Quais são as tuas principais responsabilidades
Garantir que tudo está no lugar, pronto para a chegada dos convidados e dos elementos da nossa equipa, é claro, porque a hospitality também é para eles. Tenho de garantir que tudo está com bom aspecto, estar presente para receber os convidados, mostrar-lhes tudo e coordenar o cozinheiro, empregados, etc Faço isto além das minhas outras funções que implicam todo o trabalho de relações públicas da Kawasaki Racing.

Quais são os aspectos mais difíceis do teu trabalho?
Estar sempre em cima do acontecimento e garantir que tudo funciona e está no sítio certo. Ocasionalmente tenho de andar atrás de pessoas para garantir que tudo é feito e por vezes não é agradável. Houve também uma vez em que tive de expulsar uma pessoa da hospitality, algo que espero que não se repita!

Quais são as principais qualidades necessárias para desempenhar a tua função?
Ter um olho em tudo, desde a comida, às bebidas, flores, música, convidados E é preciso familiarizarmo-nos com os diferentes convidados em cada um dos dias. Também é preciso sorrir, ser organizado e paciente.

Como é que te preparas para cada Grande Prémio?
Há sempre uma rotina e, dependendo do número de convidados, pode mudar. Podemos necessitar de mais pessoal além do permanente. Por exemplo, em Assen, que é o Grande Prémio caseiro da equipa, uma vez que estamos sedeados na Holanda, tivemos o dobro dos convidados habituais, pelo que necessitámos de mais pessoas a servir.

Mas normalmente é quase sempre uma rotina em todos os Grandes Prémios: garantir que tudo está como deve ser e que todos sabem o que estão a fazer.

Como é a tua rotina em cada um dos dias de um fim-de-semana de Grande Prémio?
Nas quartas-feiras, quintas-feiras e grande parte das sextas-feiras a hospitality só é usada pela equipa. Contudo, durante o fim-de-semana está mais orientada para os convidados e temos de dar prioridade aos convidados em relação à equipa nessas alturas. Recentemente, por exemplo, tivemos de servir a equipa numa área adicional, já que a hospitality estava demasiadamente ocupada com convidados, mas isso é raro e no futuro não será problema porque estamos à espera de nova unidade, maior que a actual.
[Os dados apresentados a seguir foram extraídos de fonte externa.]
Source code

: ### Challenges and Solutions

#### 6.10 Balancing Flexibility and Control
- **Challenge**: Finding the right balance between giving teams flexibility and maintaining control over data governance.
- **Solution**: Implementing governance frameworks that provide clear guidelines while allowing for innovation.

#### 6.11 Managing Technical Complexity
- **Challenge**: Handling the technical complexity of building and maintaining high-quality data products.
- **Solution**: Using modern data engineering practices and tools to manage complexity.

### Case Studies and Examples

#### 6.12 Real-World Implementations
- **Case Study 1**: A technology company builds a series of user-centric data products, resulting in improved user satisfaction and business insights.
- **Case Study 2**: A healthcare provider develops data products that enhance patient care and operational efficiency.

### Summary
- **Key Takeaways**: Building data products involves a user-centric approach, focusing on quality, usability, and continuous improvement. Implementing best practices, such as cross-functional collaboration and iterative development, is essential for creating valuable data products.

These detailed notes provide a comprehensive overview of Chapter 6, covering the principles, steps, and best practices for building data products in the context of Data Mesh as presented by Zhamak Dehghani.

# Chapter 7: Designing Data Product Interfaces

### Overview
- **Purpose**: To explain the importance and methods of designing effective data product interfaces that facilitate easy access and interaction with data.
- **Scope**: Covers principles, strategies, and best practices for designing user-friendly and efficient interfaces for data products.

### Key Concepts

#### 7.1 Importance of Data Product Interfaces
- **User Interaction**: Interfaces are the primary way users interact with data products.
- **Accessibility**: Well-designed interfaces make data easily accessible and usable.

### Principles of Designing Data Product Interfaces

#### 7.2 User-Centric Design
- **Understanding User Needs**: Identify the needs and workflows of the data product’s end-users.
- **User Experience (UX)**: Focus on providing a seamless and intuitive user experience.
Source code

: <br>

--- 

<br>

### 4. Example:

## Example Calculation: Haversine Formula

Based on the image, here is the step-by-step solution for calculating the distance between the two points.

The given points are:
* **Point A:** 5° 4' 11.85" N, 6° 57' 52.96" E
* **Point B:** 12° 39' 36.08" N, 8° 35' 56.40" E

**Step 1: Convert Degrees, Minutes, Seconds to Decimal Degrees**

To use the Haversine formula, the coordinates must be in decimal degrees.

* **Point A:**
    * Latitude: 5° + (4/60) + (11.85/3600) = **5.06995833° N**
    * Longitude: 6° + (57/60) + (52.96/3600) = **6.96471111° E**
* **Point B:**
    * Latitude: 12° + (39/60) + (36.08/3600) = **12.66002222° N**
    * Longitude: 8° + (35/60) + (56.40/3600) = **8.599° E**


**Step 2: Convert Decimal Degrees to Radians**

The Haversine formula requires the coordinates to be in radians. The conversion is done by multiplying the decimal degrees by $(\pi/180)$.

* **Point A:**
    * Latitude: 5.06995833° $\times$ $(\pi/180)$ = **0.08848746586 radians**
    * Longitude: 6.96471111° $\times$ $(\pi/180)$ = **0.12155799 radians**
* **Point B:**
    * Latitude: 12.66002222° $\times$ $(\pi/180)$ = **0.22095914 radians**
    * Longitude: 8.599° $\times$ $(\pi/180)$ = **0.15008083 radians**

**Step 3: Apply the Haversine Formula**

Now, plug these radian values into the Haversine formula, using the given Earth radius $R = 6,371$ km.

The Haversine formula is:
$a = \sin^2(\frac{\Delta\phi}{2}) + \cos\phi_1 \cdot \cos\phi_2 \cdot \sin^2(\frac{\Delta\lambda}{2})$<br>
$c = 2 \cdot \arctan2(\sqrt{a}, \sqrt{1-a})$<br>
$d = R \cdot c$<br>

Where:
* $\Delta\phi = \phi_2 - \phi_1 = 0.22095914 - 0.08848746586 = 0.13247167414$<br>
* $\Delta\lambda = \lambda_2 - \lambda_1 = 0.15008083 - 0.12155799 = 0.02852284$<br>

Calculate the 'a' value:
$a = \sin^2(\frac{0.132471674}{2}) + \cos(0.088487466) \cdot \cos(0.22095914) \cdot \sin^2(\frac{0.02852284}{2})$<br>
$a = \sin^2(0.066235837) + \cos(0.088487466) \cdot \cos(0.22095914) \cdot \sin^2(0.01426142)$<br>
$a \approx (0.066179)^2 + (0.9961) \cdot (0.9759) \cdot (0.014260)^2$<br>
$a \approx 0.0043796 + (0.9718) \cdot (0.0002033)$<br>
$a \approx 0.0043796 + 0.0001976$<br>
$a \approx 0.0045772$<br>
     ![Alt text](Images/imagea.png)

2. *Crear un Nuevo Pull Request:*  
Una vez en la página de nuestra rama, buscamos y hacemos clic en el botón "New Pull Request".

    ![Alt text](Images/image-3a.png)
O teu trabalho varia muito nos vários Grandes Prémios ao longo do Campeonato?
Nem por isso, não. O número de convidados varia, mas isso não altera a rotina. Ocasionalmente temos jantares ou eventos especiais onde preparamos algo mais personalizado para os convidados do país em que estamos, mas de forma geral é sempre muito semelhante.

Qual é o teu conselho para alguém que queira fazer algo semelhante ao que fazes?
Ter paciência e tentar não se sentir sobrecarregado! Mas isso é assim em todo o MotoGP: todos os trabalhos são muito intensos e, no início, sentimo-nos sob grande pressão já que há sempre muito a fazer. Depois habituamo-nos e aprendemos a estabelecer prioridades. Temos sempre três coisas a fazer ao mesmo tempo. Sempre. Muitas das pessoas que trabalham em hospitalities já trabalharam em empresas de catering, mas estou mais envolvida com a parte de RP, a tratar dos convidados e de todas as operações.

Como é que te manténs sempre ao corrente de tudo ao longo dos 18 GPs?
Adoro o que faço. Todos os que aqui trabalham adoram o que fazem. Mesmo assim, sinto-me totalmente de rastos pelo 17º ou 18º Grande Prémio, é por isso que temos a paragem de Verão para que todos possam recarregar baterias. Tirando isso, tento apenas manter tudo organizado!